For Immediate Release
Iowa Supreme Court Ruling on Marriage Upholds Religious Liberty, Says Americans United
Decision Reiterates That Religion Does Not Drive Public Policy, Says Church-State Watchdog Group
WASHINGTON - Today's Iowa Supreme Court decision striking down a state law
banning same-sex marriage is a welcome reaffirmation of religious
liberty, says Americans United for Separation of Church and State.
In its unanimous ruling,
the Iowa high court makes it clear that religious denominations have a
constitutional right to set their own rules about marriage but that
civil law should reflect equal protection for all citizens and not be
anchored in religious dogma.
"The court has reaffirmed religious liberty," said the Rev. Barry W.
Lynn, executive director of Americans United. "The justices reminded us
that religious groups are free to marry whomever they choose, but civil
law cannot be based on any group's theology.
"The court has recognized that civil marriage is the province of
government and religious marriage is the province of the faith
community," Lynn said. "That's what our constitutional principles
mandate, and that's the way it should be. Clergy are free to perform or
decline to perform marriage ceremonies, while the government treats
everyone equally when it comes to civil marriage."
Observed the court in its Varnum v. Brien ruling, "[C]ivil
marriage must be judged under our constitutional standards of equal
protection and not under religious doctrines or the religious views of
individuals. This approach does not disrespect or denigrate the
religious views of many Iowans who may strongly believe in marriage as
a dual-gender union, but considers, as we must, only the constitutional
rights of all people, as expressed by the promise of equal protection
for all. We are not permitted to do less and would damage our
constitution immeasurably by trying to do more."
The court also made clear that its decision protects the rights of religious groups that oppose same-sex unions.
"In the final analysis, we give respect to the views of all Iowans
on the issue of same-sex marriage religious or otherwise by giving
respect to our constitutional principles," the justices asserted.
"These principles require that the state recognize both opposite-sex
and same-sex civil marriage. Religious doctrine and views contrary to
this principle of law are unaffected, and people can continue to
associate with the religion that best reflects their views."

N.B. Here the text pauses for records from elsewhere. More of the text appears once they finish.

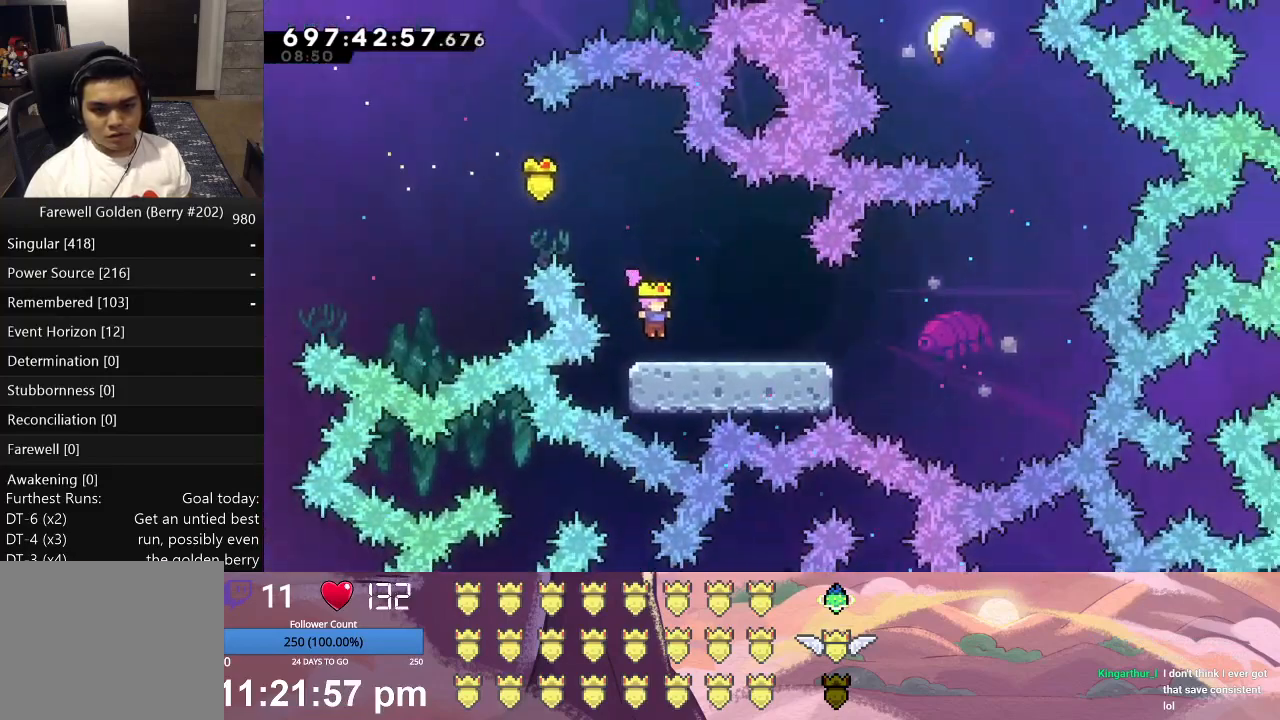
{"buttons": ["L1", "DPAD_UP", "DPAD_RIGHT"], "left_stick": "center", "events": []}
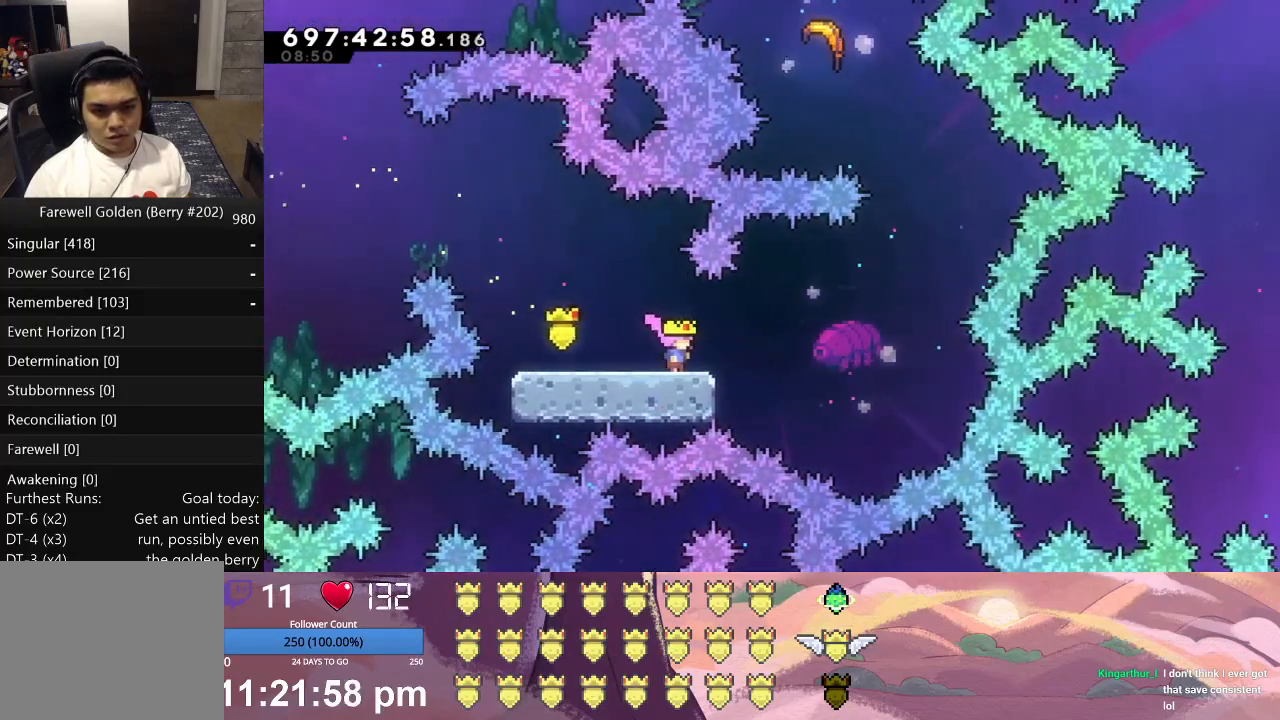
{"buttons": ["L1", "DPAD_UP", "DPAD_RIGHT"], "left_stick": "center", "events": [[133, "X", "down"], [433, "X", "up"]]}
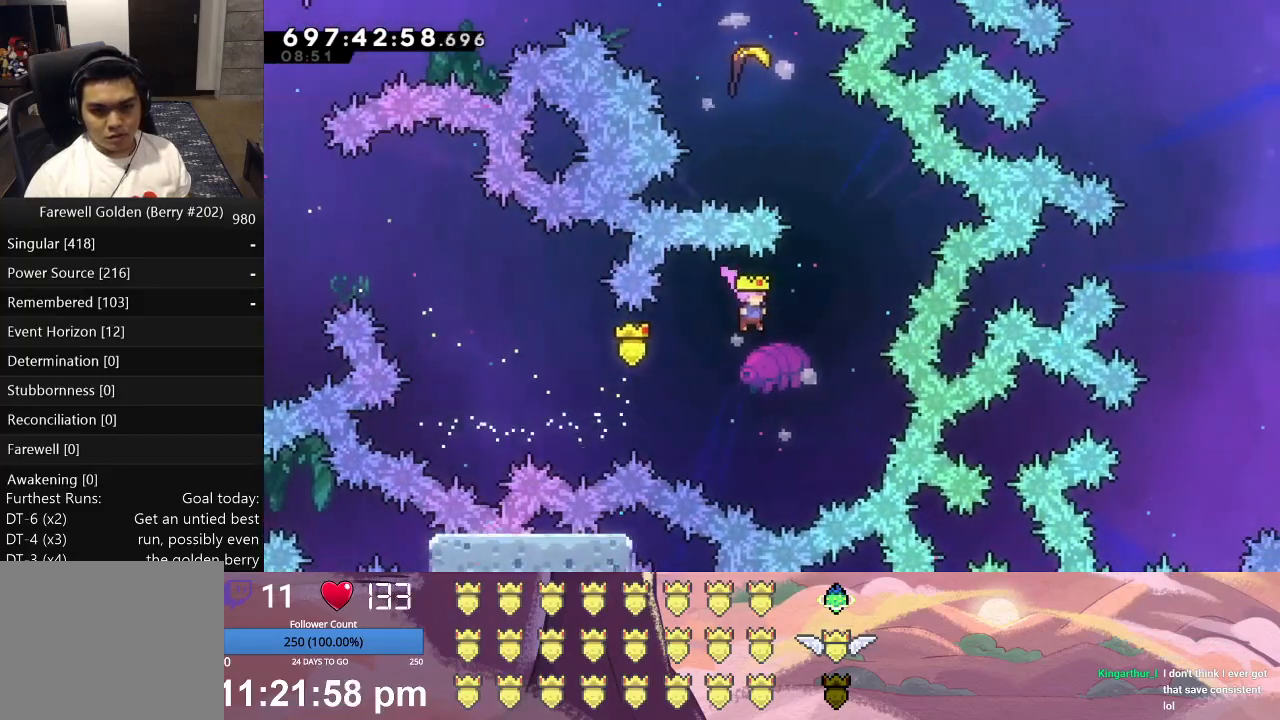
{"buttons": ["A", "L1", "DPAD_UP", "DPAD_LEFT"], "left_stick": "center", "events": [[33, "A", "down"], [333, "A", "up"], [333, "DPAD_RIGHT", "up"], [333, "DPAD_UP", "up"], [433, "DPAD_UP", "down"], [467, "A", "down"], [467, "DPAD_LEFT", "down"]]}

Added the court, "A religious denomination can still define marriage
as a union between a man and a woman, and a marriage ceremony performed
by a minister, priest, rabbi, or other person ordained or designated as
a leader of the person's religious faith does not lose its meaning as a
sacrament or other religious institution."
Lynn said this aspect of the ruling is important, as it debunks the
common Religious Right argument that houses of worship will be forced
to perform same-sex ceremonies.
"Religious Right scaremongers are trying to frighten clergy with
bald-faced lies," said Lynn. "The Iowa ruling makes clear just how
wrong this charge is."
Americans United is a religious liberty watchdog group based in Washington, D.C. Founded in 1947, the organization educates Americans about the importance of church-state separation in safeguarding religious freedom.